Exercise instructions
Below are some records. Return exactly the lines from the one with "(pdf_back_fp_property_popups yes)" to the one with "(hidednponfab no)", and nothing else.

(Recorded data)

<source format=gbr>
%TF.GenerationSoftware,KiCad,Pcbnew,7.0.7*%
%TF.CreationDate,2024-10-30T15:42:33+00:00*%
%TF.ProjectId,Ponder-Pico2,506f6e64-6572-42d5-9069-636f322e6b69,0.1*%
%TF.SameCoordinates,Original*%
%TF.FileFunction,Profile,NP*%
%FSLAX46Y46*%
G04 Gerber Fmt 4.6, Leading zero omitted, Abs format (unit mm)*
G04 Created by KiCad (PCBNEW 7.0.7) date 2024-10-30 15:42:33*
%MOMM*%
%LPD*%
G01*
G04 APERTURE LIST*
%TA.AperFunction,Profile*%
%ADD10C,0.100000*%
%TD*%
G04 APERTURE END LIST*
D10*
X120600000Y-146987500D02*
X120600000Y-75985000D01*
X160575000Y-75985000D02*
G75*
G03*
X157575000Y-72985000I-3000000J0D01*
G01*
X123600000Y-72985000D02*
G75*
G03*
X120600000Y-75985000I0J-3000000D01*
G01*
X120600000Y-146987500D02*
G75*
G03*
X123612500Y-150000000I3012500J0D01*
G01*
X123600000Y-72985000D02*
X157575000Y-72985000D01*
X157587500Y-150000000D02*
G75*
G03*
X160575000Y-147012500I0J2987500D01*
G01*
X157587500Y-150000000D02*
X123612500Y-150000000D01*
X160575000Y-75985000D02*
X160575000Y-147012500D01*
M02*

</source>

---

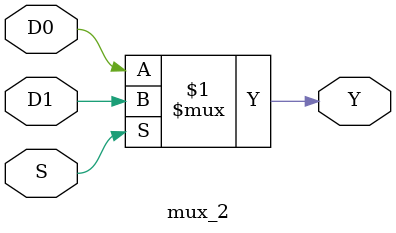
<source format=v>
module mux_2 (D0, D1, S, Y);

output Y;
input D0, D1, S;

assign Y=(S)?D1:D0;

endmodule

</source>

==

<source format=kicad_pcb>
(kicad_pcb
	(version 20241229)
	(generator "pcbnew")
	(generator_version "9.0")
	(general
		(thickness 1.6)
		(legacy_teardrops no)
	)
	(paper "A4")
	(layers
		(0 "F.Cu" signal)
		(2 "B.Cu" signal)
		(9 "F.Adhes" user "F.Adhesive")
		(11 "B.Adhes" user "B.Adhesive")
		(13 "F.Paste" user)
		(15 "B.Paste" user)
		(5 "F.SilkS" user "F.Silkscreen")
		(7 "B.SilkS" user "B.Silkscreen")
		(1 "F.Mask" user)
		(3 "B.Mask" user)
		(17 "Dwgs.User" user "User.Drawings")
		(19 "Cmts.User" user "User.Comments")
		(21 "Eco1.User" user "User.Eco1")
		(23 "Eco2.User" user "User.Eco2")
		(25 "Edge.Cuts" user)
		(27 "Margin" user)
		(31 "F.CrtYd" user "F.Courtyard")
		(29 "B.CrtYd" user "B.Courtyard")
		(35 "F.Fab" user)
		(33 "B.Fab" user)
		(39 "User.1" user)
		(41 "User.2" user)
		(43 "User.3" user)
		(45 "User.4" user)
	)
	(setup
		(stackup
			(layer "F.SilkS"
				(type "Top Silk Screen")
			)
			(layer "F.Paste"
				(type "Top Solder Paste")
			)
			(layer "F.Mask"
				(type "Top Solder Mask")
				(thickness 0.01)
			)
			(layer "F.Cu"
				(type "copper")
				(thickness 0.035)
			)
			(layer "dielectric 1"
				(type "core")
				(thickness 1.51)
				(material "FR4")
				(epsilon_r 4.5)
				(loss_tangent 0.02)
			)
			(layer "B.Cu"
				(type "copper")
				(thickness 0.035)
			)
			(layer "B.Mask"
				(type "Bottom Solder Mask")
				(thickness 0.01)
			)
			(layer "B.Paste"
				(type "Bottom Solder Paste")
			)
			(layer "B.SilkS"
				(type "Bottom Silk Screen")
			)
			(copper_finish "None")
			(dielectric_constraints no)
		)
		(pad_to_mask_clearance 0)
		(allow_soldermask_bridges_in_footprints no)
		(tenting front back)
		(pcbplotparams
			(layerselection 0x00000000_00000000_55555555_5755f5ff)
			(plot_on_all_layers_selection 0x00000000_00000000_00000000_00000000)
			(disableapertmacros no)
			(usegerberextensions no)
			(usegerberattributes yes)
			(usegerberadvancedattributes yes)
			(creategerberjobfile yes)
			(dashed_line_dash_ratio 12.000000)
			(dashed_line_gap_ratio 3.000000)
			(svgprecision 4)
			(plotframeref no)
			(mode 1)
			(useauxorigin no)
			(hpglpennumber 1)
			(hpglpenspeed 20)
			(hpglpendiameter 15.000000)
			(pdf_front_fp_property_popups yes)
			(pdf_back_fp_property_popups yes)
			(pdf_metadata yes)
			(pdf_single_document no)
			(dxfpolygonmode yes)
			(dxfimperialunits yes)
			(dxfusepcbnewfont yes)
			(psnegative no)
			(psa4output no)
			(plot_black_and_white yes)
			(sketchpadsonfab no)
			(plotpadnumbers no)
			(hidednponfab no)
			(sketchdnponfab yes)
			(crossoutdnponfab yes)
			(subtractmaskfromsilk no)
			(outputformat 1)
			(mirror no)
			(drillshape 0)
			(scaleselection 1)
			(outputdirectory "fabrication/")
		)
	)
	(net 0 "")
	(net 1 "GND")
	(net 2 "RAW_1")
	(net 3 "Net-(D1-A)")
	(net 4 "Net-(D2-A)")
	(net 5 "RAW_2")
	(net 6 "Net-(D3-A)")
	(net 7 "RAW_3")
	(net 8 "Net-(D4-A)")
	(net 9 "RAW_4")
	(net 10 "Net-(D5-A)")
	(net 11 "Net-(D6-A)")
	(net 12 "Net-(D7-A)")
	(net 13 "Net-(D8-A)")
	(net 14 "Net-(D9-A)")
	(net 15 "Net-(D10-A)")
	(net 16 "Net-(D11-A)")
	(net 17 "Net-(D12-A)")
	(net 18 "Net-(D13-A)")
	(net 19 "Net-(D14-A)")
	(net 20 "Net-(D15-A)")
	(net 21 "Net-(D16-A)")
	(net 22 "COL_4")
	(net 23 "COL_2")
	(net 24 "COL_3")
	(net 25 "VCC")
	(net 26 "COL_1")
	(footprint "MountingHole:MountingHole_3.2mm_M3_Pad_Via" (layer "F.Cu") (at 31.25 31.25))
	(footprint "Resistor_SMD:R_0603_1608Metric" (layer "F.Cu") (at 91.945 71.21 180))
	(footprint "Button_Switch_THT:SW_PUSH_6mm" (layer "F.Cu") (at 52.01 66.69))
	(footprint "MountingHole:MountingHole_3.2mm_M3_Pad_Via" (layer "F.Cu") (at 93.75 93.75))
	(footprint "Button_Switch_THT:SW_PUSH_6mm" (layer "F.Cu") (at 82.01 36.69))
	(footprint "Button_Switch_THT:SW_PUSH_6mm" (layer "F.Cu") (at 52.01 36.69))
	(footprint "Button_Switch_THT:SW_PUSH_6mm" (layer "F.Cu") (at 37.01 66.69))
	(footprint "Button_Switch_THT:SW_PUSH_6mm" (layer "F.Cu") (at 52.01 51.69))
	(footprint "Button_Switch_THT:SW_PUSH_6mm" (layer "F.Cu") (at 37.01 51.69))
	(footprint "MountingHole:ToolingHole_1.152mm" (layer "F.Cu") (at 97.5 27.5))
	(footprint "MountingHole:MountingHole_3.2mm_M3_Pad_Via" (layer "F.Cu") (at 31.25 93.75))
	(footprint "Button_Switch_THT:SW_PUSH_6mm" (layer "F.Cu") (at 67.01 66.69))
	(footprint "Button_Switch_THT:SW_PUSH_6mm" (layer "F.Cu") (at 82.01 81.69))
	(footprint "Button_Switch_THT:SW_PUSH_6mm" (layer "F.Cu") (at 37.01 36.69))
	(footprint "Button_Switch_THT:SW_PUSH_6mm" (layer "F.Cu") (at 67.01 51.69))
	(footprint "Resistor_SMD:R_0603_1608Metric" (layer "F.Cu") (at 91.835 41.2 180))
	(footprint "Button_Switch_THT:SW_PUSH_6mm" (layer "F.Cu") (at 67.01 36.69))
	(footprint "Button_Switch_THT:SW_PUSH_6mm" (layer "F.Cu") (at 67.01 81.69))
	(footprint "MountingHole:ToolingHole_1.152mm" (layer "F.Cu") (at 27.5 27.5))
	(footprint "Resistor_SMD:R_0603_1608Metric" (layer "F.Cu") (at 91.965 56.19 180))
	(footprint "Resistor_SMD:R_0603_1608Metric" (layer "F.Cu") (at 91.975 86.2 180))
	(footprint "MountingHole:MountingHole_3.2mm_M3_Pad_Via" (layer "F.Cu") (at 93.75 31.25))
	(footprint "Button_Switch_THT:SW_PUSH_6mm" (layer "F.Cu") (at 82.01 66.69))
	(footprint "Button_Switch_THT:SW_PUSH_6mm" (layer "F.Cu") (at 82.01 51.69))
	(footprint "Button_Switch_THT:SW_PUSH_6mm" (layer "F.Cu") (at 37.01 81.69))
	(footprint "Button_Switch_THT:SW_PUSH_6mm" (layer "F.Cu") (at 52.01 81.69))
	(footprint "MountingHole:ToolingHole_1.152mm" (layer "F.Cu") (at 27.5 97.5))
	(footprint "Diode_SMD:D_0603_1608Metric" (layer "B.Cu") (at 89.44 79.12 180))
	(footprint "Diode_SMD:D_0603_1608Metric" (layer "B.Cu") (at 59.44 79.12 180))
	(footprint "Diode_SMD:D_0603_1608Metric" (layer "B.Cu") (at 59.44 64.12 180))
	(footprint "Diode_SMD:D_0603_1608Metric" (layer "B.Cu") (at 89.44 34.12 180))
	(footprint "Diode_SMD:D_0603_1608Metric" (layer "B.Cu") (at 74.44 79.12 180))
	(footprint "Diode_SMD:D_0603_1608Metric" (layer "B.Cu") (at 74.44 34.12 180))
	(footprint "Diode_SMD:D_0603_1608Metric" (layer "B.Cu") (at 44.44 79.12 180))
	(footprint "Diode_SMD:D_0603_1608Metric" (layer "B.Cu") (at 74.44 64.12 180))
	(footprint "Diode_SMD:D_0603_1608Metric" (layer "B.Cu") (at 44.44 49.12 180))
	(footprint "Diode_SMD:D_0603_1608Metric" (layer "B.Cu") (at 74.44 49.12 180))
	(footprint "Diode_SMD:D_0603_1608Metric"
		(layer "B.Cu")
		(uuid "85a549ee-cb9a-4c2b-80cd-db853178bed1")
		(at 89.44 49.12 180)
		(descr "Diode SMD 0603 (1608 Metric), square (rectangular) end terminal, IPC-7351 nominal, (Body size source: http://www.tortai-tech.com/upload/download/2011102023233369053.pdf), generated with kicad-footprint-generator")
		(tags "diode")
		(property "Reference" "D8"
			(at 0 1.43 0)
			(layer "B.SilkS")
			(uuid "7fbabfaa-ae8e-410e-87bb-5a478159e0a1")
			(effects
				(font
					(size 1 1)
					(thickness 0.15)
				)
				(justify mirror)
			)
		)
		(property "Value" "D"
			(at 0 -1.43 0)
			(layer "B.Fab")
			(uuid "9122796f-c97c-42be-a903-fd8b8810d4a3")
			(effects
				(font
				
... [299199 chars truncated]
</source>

Exercise solution
			(pdf_back_fp_property_popups yes)
			(pdf_metadata yes)
			(pdf_single_document no)
			(dxfpolygonmode yes)
			(dxfimperialunits yes)
			(dxfusepcbnewfont yes)
			(psnegative no)
			(psa4output no)
			(plot_black_and_white yes)
			(sketchpadsonfab no)
			(plotpadnumbers no)
			(hidednponfab no)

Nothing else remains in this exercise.